__Activity__
Copy out the records that follow, leaving every character as it is.

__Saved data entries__
========================================

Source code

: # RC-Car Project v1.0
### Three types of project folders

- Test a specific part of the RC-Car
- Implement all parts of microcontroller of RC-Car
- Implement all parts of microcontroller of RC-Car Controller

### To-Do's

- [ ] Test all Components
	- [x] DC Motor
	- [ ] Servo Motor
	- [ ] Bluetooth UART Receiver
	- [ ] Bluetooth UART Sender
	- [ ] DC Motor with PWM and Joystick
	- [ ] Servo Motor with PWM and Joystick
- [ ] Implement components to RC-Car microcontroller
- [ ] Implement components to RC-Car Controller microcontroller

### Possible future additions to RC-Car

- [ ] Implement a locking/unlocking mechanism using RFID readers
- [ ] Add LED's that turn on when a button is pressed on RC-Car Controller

========================================

__Answer box__
Source code

: # RC-Car Project v1.0
### Three types of project folders

- Test a specific part of the RC-Car
- Implement all parts of microcontroller of RC-Car
- Implement all parts of microcontroller of RC-Car Controller

### To-Do's

- [ ] Test all Components
	- [x] DC Motor
	- [ ] Servo Motor
	- [ ] Bluetooth UART Receiver
	- [ ] Bluetooth UART Sender
	- [ ] DC Motor with PWM and Joystick
	- [ ] Servo Motor with PWM and Joystick
- [ ] Implement components to RC-Car microcontroller
- [ ] Implement components to RC-Car Controller microcontroller

### Possible future additions to RC-Car

- [ ] Implement a locking/unlocking mechanism using RFID readers
- [ ] Add LED's that turn on when a button is pressed on RC-Car Controller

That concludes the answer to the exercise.